Los fariseos, por tanto, decían entre sí: ¿Veis que nada vencen? He aquí, el mundo se ha ido tras él.

La ovación dada a Jesús el día de su entrada en Jerusalén probablemente nunca hubiera alcanzado tales proporciones, si no hubiera sido por el hecho de que los testigos de la resurrección de Lázaro difundieron la noticia por todos lados. Habían estado presentes en esa ocasión; habían escuchado todo acerca de Jesús mientras el hombre aún yacía en su tumba; habían visto a Jesús resucitar al muerto y resucitarlo.

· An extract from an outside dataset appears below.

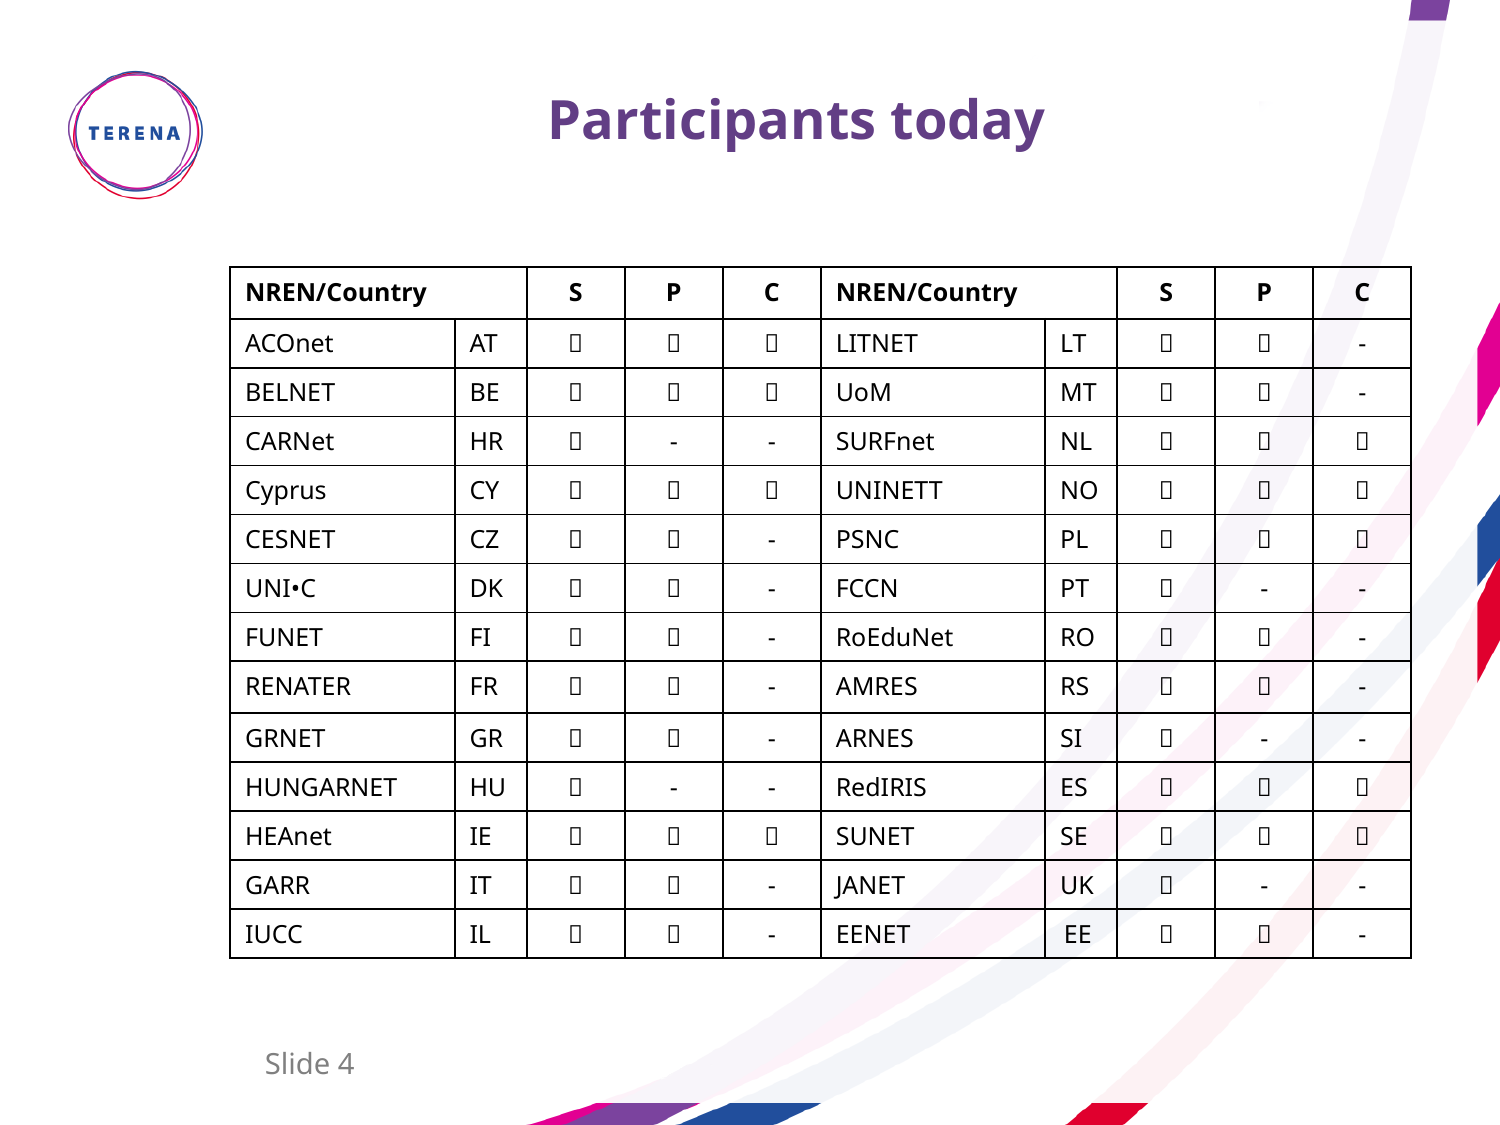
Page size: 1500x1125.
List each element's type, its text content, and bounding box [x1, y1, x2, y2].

Por lo tanto, este milagro hizo que Jesús fuera objeto de tanto interés en este momento, que el conocimiento de que se había realizado hizo que mucha gente se uniera a la multitud que, en otras circunstancias, probablemente se habría quedado en casa. Por el momento, el sentimiento estaba fuertemente a favor de Cristo. Y los fariseos, los gobernantes del pueblo, tuvieron que reconocer su impotencia ante tal aclamación popular.

Ni las amenazas ni las excomuniones tuvieron efecto sobre el pueblo; todos, unánimes, se pusieron del lado de Jesús. Entonces los fariseos tuvieron que admitir su fracaso. A pesar de todos sus astutos planes, no pudieron poner a Jesús en su poder. Cuando llegó su tiempo, vino por su propia voluntad, tomó el sufrimiento y la muerte sobre sí mismo para beneficio del mundo. Se entregó a sí mismo en manos de sus enemigos, tal como lo había planeado y en su momento.